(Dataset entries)
══════════
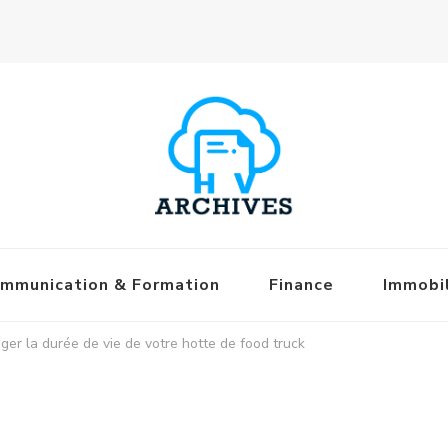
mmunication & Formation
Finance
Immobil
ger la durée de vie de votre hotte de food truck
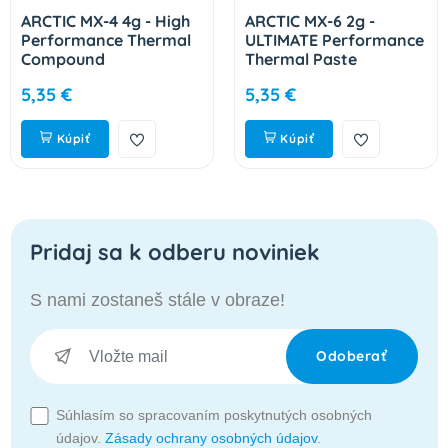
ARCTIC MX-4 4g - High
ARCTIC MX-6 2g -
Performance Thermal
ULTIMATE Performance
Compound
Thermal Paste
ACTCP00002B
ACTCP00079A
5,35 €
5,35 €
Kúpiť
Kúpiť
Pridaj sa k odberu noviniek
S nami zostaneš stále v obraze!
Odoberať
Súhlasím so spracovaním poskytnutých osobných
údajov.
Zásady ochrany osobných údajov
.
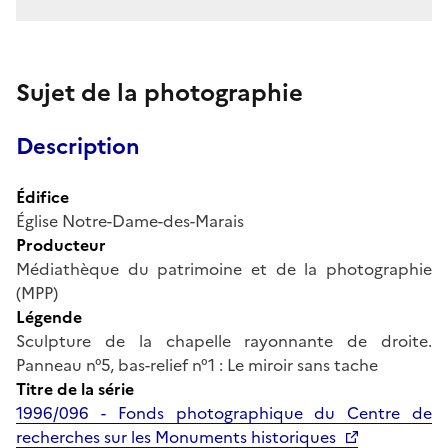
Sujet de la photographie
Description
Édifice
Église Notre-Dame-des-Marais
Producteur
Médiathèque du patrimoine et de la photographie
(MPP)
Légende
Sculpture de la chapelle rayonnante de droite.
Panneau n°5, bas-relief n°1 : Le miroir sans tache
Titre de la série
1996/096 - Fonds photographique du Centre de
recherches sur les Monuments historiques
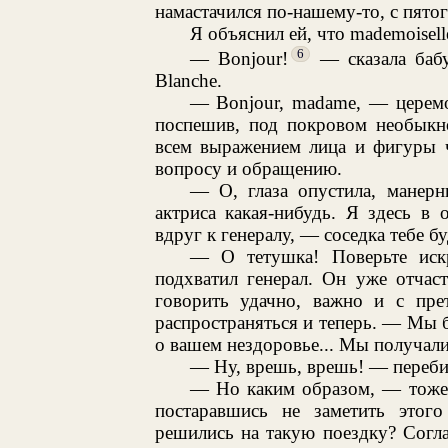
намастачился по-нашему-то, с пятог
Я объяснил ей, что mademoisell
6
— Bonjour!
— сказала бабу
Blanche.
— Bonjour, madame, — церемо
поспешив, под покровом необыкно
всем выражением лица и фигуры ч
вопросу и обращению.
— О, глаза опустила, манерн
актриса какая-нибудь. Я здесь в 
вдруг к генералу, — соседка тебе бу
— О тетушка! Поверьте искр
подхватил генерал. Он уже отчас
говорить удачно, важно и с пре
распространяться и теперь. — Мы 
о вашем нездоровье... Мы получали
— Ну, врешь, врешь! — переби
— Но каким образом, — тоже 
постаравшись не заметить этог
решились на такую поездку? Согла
══════════
◆ WHAT THE TASK ASKS: Copy the lines of the listing without changes, from the line containing "Sujet de la photographie" through the line containing "recherches sur les Monuments historiques", including both of those lines.

◆ WRITTEN SOLUTION:
Sujet de la photographie
Description
Édifice
Église Notre-Dame-des-Marais
Producteur
Médiathèque du patrimoine et de la photographie
(MPP)
Légende
Sculpture de la chapelle rayonnante de droite.
Panneau n°5, bas-relief n°1 : Le miroir sans tache
Titre de la série
1996/096 - Fonds photographique du Centre de
recherches sur les Monuments historiques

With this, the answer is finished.